Looks like OPEC is at it again. With record amounts of Oil all over the place, including the fully loaded ships at sea, Oil prices are artificially Very High! No good and will not be accepted!
— Donald J. Trump (@realDonaldTrump) April 20, 2018
But OPEC secretary general, Mohammad Barkindo, in a swift response, said the US oil and gas industry benefits from the cartel’s efforts to restore stability in the market.
He was speaking from Jeddah, Saudi Arabia.

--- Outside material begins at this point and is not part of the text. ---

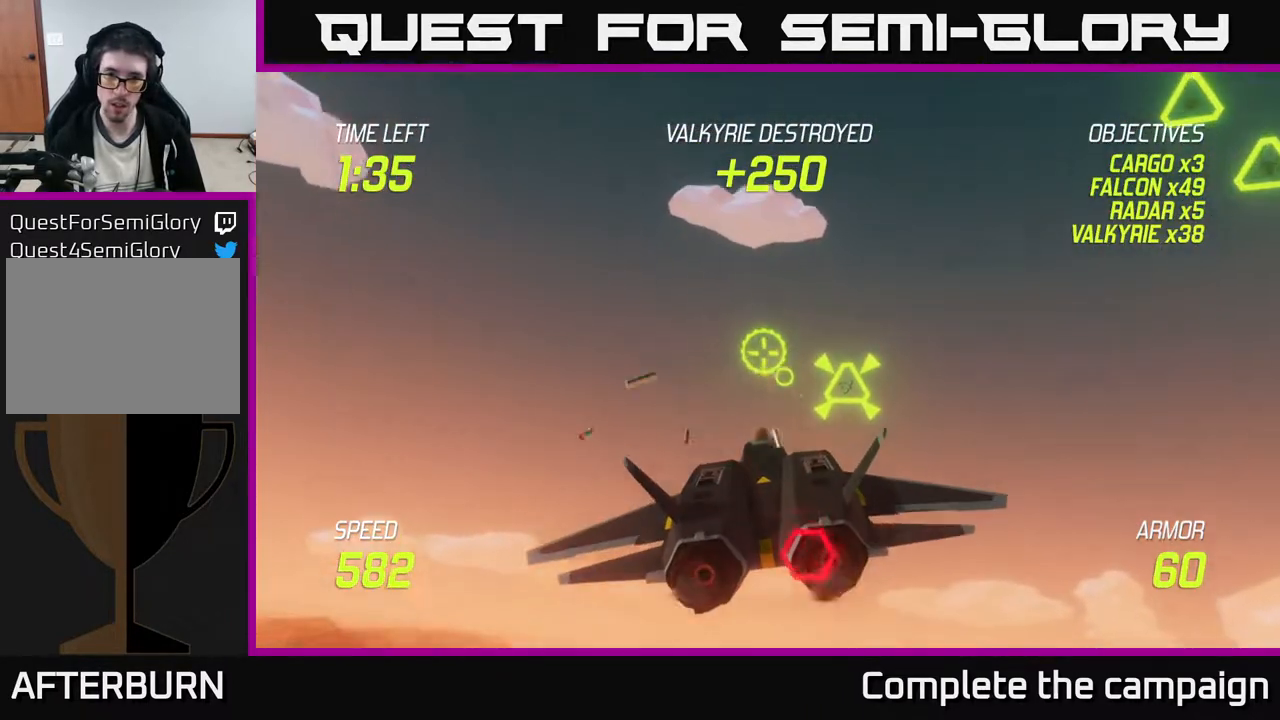
{"buttons": [], "left_stick": "down-right", "events": [[33, "left_stick", "down-right"], [133, "left_stick", "left"], [200, "R2", "up"], [217, "left_stick", "down"], [300, "left_stick", "down-right"]]}
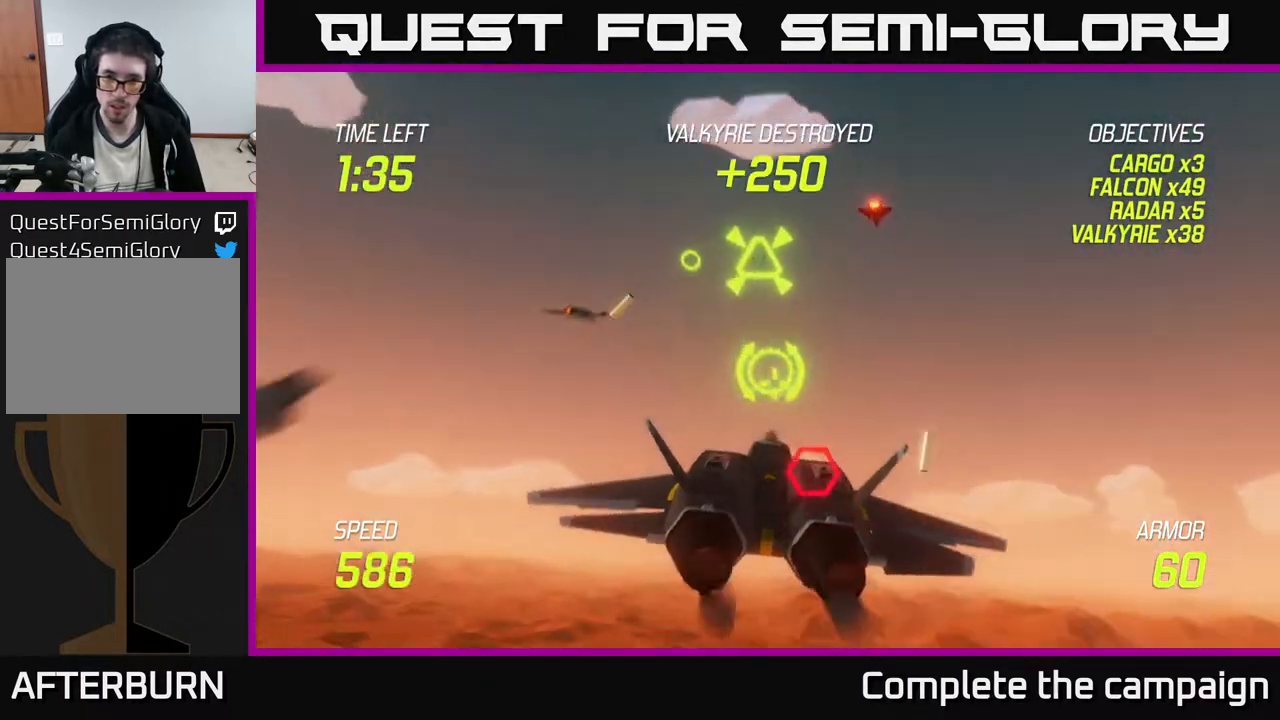
{"buttons": [], "left_stick": "down-left", "events": [[50, "left_stick", "center"], [133, "R2", "down"], [267, "left_stick", "left"], [333, "R2", "up"], [400, "left_stick", "down-left"]]}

“We in OPEC pride ourselves as friends of the United States who have vested interest in their growth, development and prosperity,” he said, adding that OPEC, non-OPEC deal “has not only arrested the decline but rescued the oil industry from imminent collapse and is now on course to restore stability on a sustainable basis in the interest of producers, consumers and the global economy”.
Oil prices recorded slight increase on Friday ahead of a meeting by members of the joint OPEC and non-OPEC ministerial monitoring committee (JMMC) meeting, same day.
As at Thursday, OPEC daily basket price stood at $70.96 a barrel, compared with $69.39 on Wednesday, according to calculations by the secretariat.
But West Texas Intermediate (WTI) crude, rose to $68.53 a barrel on Friday, from $68.29 a barrel on the New York Mercantile Exchange on Thursday.
Similarly, Brent crude, the global benchmark inched above the $73 mark on Friday, the highest since 2014.
Expectations are high that the OPEC and non-OPEC JMMC gathering will announce a specific timeline for further extension of its production cap agreement.
CNBC reports that Trump’s agitation may be fueled by news that major oil producers may be targeting much higher oil prices.
Saudi Arabia, a key OPEC member, has conveyed desire to see crude prices at around $80 or even $100 a barrel.
This is partly due to the kingdom’s planned initial public offering of Saudi Aramco, its state oil company.
Speaking in an interview with Bloomberg TV, Barkindo said “geopolitical tensions in the Middle East (Iran) have brought back a premium to crude oil prices”.
According to him, “it wouldn’t be in the interest of producers or consumers to see a price shock” if Iran leaves the cartel based on US “re-imposed” sanctions.